La situación de Armando Ayala abre la puerta a posibles impugnaciones y revisiones por parte de sus adversarios políticos, tanto dentro como fuera de Morena. La pregunta clave es si el INE y el órgano electoral local de Baja California tomarán cartas en el asunto. La respuesta a esta pregunta definirá, en parte, el clima de legalidad y equidad con el que se desarrollará la contienda por la gubernatura del estado. La ciudadanía espera una respuesta clara y contundente que reafirme el compromiso con la legalidad electoral.

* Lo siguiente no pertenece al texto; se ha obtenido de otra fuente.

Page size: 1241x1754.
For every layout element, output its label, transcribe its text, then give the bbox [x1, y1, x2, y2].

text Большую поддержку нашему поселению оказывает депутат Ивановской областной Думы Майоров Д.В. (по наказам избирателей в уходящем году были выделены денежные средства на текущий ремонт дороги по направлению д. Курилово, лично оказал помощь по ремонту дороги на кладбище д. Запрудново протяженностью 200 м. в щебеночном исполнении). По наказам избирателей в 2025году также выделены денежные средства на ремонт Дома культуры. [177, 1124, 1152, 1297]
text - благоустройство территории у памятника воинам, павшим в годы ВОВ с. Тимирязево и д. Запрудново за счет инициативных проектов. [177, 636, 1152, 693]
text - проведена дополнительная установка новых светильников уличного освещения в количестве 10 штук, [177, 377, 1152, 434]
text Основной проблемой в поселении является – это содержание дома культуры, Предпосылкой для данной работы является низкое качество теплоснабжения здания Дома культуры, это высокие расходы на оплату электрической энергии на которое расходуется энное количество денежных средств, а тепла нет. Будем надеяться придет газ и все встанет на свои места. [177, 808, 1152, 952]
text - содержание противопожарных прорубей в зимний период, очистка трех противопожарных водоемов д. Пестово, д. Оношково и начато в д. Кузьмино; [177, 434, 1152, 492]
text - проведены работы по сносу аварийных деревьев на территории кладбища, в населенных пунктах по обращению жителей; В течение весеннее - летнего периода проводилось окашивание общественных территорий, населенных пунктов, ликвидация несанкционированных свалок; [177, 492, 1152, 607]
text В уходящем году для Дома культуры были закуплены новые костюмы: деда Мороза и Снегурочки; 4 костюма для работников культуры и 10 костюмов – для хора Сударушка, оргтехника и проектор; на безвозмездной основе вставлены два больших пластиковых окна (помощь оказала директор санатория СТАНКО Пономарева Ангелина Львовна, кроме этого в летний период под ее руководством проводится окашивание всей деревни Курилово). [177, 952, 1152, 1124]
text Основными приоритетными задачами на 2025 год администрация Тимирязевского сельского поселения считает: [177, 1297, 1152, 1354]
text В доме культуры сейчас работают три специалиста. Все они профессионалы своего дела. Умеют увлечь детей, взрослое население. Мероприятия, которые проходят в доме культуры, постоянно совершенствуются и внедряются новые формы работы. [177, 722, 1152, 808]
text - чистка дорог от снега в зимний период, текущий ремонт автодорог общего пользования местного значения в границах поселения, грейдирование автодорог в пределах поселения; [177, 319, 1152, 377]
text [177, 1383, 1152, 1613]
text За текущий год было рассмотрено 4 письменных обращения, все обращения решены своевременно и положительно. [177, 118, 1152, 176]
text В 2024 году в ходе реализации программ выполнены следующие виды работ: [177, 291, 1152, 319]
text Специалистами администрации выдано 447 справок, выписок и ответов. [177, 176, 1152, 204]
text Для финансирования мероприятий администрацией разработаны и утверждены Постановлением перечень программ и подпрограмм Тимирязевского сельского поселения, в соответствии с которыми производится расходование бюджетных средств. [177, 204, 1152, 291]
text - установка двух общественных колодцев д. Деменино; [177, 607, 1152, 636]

El Legado de la 4T y la Transparencia

Este episodio se suma a una serie de cuestionamientos sobre la transparencia y la equidad en los procesos internos de Morena y en la aplicación de la ley electoral en general. La administración actual, que prometió un cambio profundo y un combate frontal a la corrupción, enfrenta el reto de demostrar que sus principios se aplican también a sus propios cuadros políticos. La admisión de Ayala es una oportunidad para que las autoridades electorales demuestren su independencia y su compromiso con la justicia electoral, o bien, para que se confirme la percepción de un sistema electoral cada vez más permeable a las influencias políticas.

La Importancia de la Vigilancia Ciudadana

En ausencia de una acción contundente por parte de las autoridades, la vigilancia ciudadana y la presión mediática se vuelven herramientas fundamentales. La difusión de estas declaraciones, a pesar de ser borradas posteriormente, cumple un rol importante al exponer las prácticas que buscan operar al margen de la ley. La comunidad política y la sociedad civil deben estar atentas a estos casos para exigir rendición de cuentas y garantizar que los procesos electorales se desarrollen en un marco de legalidad y equidad.

Un Patrón Preocupante

La confesión de Armando Ayala no es un hecho aislado, sino que parece ser parte de un patrón más amplio de desestimación de las normas electorales por parte de figuras políticas de Morena. La historia reciente está plagada de ejemplos donde se han denunciado actos anticipados de campaña, uso indebido de recursos públicos y otras irregularidades, a menudo con respuestas tibias o inexistentes por parte de las autoridades. Este caso en Baja California es un recordatorio de la necesidad de fortalecer los mecanismos de fiscalización y sanción para asegurar la integridad de los procesos democráticos en México.